* _作業指示_:
• A. 島峰徹についての文章をもとに、次の問いに答えよ。
(i) 島峰徹はどこの村で生まれたか。
(ii) 島峰徹がドイツへ留学したのは明治何年か。
(iii) 島峰徹に学費を提供したのは誰か。
• B. 次の各文が島峰徹についての文章の内容と合っているかを判定せよ。それぞれ「はい」か「いいえ」で答え、根拠となる文章中の語句をそのまま引用すること。
(i) 島峰徹は漢方医の次男として生まれた。
(ii) 島峰徹はドイツへ国費で留学した。
(iii) 長与又郎は卒業の年次が島峰徹より一級上だった。
• C. 島峰徹についての文章の最後の文に続けて、その先を書け。

--- 原文 ---

2014年11月13日木曜日


第1章 島峰徹の生涯の通覧

長岡藩々医の子

さて、ここからが前回の続きになる。最初にざっと島峰徹の医師・歯科医師としての生涯を通覧しておこう。
島峰徹は明治10年に越後の刈羽郡石地いしぢ村(現・柏崎市)に、漢方医島峰恂斎じゅんさいの長男として生まれた。石地村とは、現在のJR越後線石地駅があるあたりである。父恂斎は戊辰戦争の際に22歳で祖父伝庵の家督を相続し、長岡藩の藩医となった。このとき伝庵は63歳で、長岡藩の藩士はみな従軍することとなったので、その労に耐えずとして急遽隠居することにしたらしい。島峰は第四高等学校(四高)から東京帝国大学医科大学(以下、東大医学部)に進み、明治38年に卒業すると2年後の明治40年に、歯科学の習得を志してドイツへ私費で留学した。
 島峰徹について書かれた伝記の類は、私が渉猟した限りでは、長尾まさるの「島峯徹先生」6b)(以下、島峯伝)が唯一のものといっていい。東京医科歯科大学の学生が発行する“医歯大新聞”の古い号7)に徹の生いたちに関する短い記事があるが、これは学生の記者が当時同大学の学長をしていた長尾ら関係者に取材して構成したものらしく、島峯伝の出版以前の記事だけに初報として評価されるが、その後明らかになった史料と照合すると少しまちがいがある。いずれにしてもこれらの記録は、医学という分野のそのまた一分野にすぎない歯科という狭い世界のごく一部の者だけが知っている史料で、そういう意味では、島峰徹は、現在では、世俗的には殆ど無名に近い存在であろう。
 長尾は島峰に師事した最初の東大出の医学士で、後に島峰の奔走で創設されたわが国初の官立の歯科医師養成学校である「東京高等歯科医学校」で教授となったが、もともとは、島峰がドイツから帰朝する前に東大医学部を卒業(大正2年12月)して長与又郎ながよまたろう8)の病理学教室に入り、のちに歯科を志望して石原久9)の歯科学教室に入局した医師である。
 長与又郎はさきに短くふれた長与専斎の三男という華麗な一族の出で、出自学力人望のどれをとっても学内で一目おかれた際立った俊才、卒業の年次が島峰の一級上であった。一方島峰は貧窮の苦学生で、同郷の実業家内藤久寛ひさひろから学費の提供を受けて修学を続けていた。しかしこの両者は、幸いにもウマが合ったのだろうか終始昵懇な間柄だったようで、後にこの和やかな人間関係が、石原教授対島峯講師の対立以来、東大医学部と高等歯科との間にわだかまっていた険悪な雰囲気を一掃するのに大きな役割を果たした。それは後のことである。

--- 抜粋データ ---

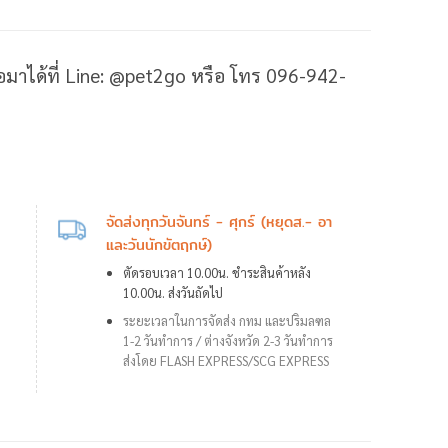
ต่อมาได้ที่ Line: @pet2go หรือ โทร 096-942-
จัดส่งทุกวันจันทร์ - ศุกร์ (หยุดส.- อา
และวันนักขัตฤกษ์)
ตัดรอบเวลา 10.00น. ชำระสินค้าหลัง
10.00น. ส่งวันถัดไป
ระยะเวลาในการจัดส่ง กทม และปริมลฑล
1-2 วันทำการ /
ต่างจังหวัด 2-3 วันทำการ
ส่งโดย FLASH EXPRESS/SCG EXPRESS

---

* _解答_:
• A.
(i) 越後の刈羽郡石地村(現・柏崎市)
(ii) 明治40年
(iii) 同郷の実業家内藤久寛

• B.
(i) いいえ。「漢方医島峰恂斎じゅんさいの長男として生まれた」
(ii) いいえ。「ドイツへ私費で留学した」
(iii) はい。「卒業の年次が島峰の一級上であった」

• C.
 長尾が入局した当時の東大の歯科学教室は、明治35年(1902)に開設10)されてから10年以上たっていたが、まだ講座にもなっていない弱小教室で、石原久が佐藤外科の助手から抜擢され、助教授としてこの教室の主任をつとめていた。
 東大医学部に歯科の設置を思いたったのは、さきの佐藤外科の主任教授であった佐藤三吉さんきちといわれている。佐藤は、ベルツ(内科)と並び称された外科のドイツ人教師スクリバの後任の日本人初の外科学教授である。ベルツのあとを継いだ2人目の内科学教授青山胤通たねみちと同郷かつ同級で、ドイツ留学も一緒だった。日本の外科学はこの人から始まったといえる立場にある。
 佐藤三吉が東大医学部に歯科の創設を思いたった理由は明らかではないが、ここには明治30年と34年に、当時の新聞を巻き込んで展開された「官立歯科医学校」設立の請願運動が文部省に与えた影響があったことは間違いないだろう。
 大学とすれば、別に歯科ばかりではない。整形外科も耳鼻咽喉科も必要だった。これらは全部外科系の科目である。人材の供給源はたった一つの佐藤外科しかない。
 特に歯科が難題だった。ポンペ以来外人教師の日本における医学伝習で歯科が教育された形跡は全く見られない。だからだろう、希望者が誰もいなかった。古くさい漢方の口中医の生き残りや、口中医ですらない香具師たちが、まだ街頭でしがない歯抜きや入歯渡世をしていた頃である。いかに落ちぶれたとはいえ、路頭で医術を売っていたのは歯医者だけである。歯医者は低く見られていた。町には医術開業試験をパスした新進の歯科医はもちろんアメリカの大学出の歯科医師もいたが、東大医学部の出でない者を一教室の責任者にする事など東大は全く眼中にない。
 困り果てた9)佐藤は石原に目をつけた。一説によると、数人の教室員に籤をひかせたところ、石原が歯科に当ってしまったのだという。石原にしてみれば、ババを引いたようなものだったかもしれない。石原は一高から東大に進み、明治27年卒業の「若いころから全く真面目で他の人のような失敗談もなければ逸話ももたない廉直勤勉な学徒」9)で、当時は卒業後5年目の助手だった。結局この人事は失敗で、東大にも歯科学にも、石原にも島峰にもよい結果をもたらさなかったのだが、それは後から振り返って見ての話である。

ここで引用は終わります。